Items from a segmentation dataset
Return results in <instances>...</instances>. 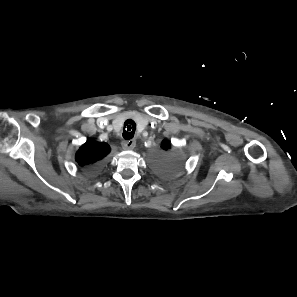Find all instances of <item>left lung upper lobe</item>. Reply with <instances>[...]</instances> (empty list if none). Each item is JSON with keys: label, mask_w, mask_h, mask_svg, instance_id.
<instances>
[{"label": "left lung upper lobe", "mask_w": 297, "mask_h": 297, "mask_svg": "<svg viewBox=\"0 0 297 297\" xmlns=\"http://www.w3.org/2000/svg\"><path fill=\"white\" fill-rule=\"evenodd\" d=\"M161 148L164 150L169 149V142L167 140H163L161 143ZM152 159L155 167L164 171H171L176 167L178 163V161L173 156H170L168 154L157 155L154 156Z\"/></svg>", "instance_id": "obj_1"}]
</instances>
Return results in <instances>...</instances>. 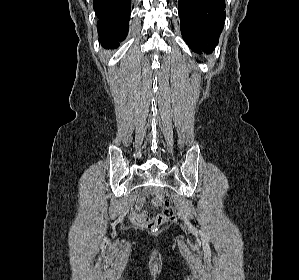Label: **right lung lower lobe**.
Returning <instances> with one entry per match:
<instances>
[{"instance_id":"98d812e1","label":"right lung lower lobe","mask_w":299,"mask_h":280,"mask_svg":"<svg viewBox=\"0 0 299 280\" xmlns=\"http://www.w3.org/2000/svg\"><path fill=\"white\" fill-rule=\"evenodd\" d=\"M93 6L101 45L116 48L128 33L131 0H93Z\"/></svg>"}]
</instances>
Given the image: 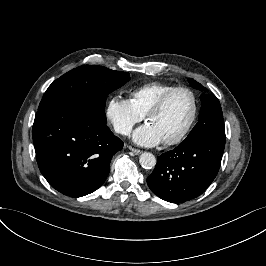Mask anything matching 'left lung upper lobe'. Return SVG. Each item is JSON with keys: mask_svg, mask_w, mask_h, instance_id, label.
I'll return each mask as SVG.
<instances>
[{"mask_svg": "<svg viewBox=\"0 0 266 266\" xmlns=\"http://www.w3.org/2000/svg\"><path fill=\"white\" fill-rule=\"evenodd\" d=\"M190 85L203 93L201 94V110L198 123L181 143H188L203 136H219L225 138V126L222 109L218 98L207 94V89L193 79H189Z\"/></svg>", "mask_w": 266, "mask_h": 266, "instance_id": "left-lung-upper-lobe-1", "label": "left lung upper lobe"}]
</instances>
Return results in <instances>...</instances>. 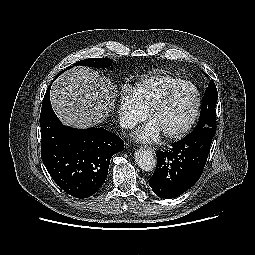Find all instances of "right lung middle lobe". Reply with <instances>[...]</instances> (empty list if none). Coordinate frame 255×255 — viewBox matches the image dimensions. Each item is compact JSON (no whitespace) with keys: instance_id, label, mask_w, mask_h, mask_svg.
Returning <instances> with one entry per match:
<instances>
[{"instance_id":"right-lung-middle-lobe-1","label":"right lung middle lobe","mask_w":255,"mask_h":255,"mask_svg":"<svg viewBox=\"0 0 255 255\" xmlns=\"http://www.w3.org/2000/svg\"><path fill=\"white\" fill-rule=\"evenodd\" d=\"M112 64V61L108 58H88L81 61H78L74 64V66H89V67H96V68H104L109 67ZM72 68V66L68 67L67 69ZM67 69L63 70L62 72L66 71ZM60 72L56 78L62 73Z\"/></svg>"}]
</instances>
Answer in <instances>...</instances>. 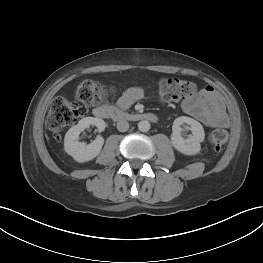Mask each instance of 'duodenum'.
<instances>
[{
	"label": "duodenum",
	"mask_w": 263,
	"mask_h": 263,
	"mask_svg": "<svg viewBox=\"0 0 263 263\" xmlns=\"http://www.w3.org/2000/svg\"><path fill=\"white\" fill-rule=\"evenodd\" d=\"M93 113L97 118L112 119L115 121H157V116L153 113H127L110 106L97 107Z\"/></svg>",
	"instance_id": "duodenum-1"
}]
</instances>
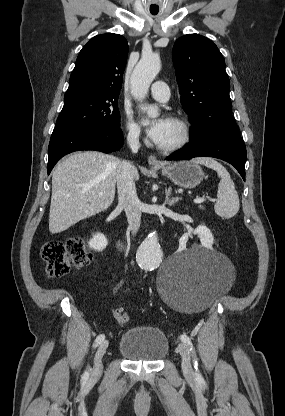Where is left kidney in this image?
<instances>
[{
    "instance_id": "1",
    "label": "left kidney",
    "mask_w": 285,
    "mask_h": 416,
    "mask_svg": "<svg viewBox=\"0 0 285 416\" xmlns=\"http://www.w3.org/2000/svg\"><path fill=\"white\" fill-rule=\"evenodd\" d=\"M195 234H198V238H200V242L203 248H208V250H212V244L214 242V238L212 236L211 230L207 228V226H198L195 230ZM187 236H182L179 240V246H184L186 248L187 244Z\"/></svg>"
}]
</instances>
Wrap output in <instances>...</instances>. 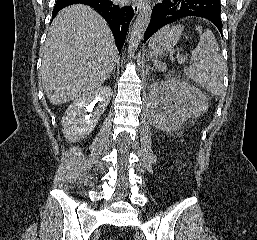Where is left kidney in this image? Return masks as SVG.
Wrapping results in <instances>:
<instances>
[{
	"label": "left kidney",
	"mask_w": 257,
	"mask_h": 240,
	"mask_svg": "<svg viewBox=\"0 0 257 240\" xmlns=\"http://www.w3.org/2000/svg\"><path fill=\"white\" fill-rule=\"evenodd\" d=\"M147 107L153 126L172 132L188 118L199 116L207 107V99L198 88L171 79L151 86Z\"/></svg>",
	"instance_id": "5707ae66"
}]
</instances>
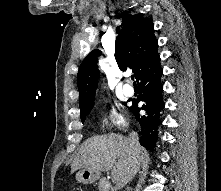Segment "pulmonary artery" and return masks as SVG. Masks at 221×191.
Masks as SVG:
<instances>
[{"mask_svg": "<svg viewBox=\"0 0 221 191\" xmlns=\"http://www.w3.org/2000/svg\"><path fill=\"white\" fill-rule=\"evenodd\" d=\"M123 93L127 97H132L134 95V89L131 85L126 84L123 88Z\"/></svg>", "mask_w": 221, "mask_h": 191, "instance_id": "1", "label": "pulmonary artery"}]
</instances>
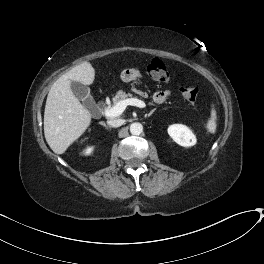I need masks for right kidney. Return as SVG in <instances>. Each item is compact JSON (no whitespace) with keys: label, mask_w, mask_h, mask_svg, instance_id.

__The problem__. Rewrite the stretch of items from the line containing "Masks at 221×191." through the end of the items, changing "right kidney" to "left kidney" and keeping everything else the same. Leave the pictures out of your answer.

__Answer for this exercise__.
Segment "pulmonary artery" and return masks as SVG. Masks at 221×191.
Masks as SVG:
<instances>
[{"mask_svg": "<svg viewBox=\"0 0 221 191\" xmlns=\"http://www.w3.org/2000/svg\"><path fill=\"white\" fill-rule=\"evenodd\" d=\"M123 93L127 97H132L134 95V89L131 85L126 84L123 88Z\"/></svg>", "mask_w": 221, "mask_h": 191, "instance_id": "1", "label": "pulmonary artery"}]
</instances>
I need masks for left kidney. Return as SVG in <instances>. Each item is compact JSON (no whitespace) with keys: label, mask_w, mask_h, mask_svg, instance_id.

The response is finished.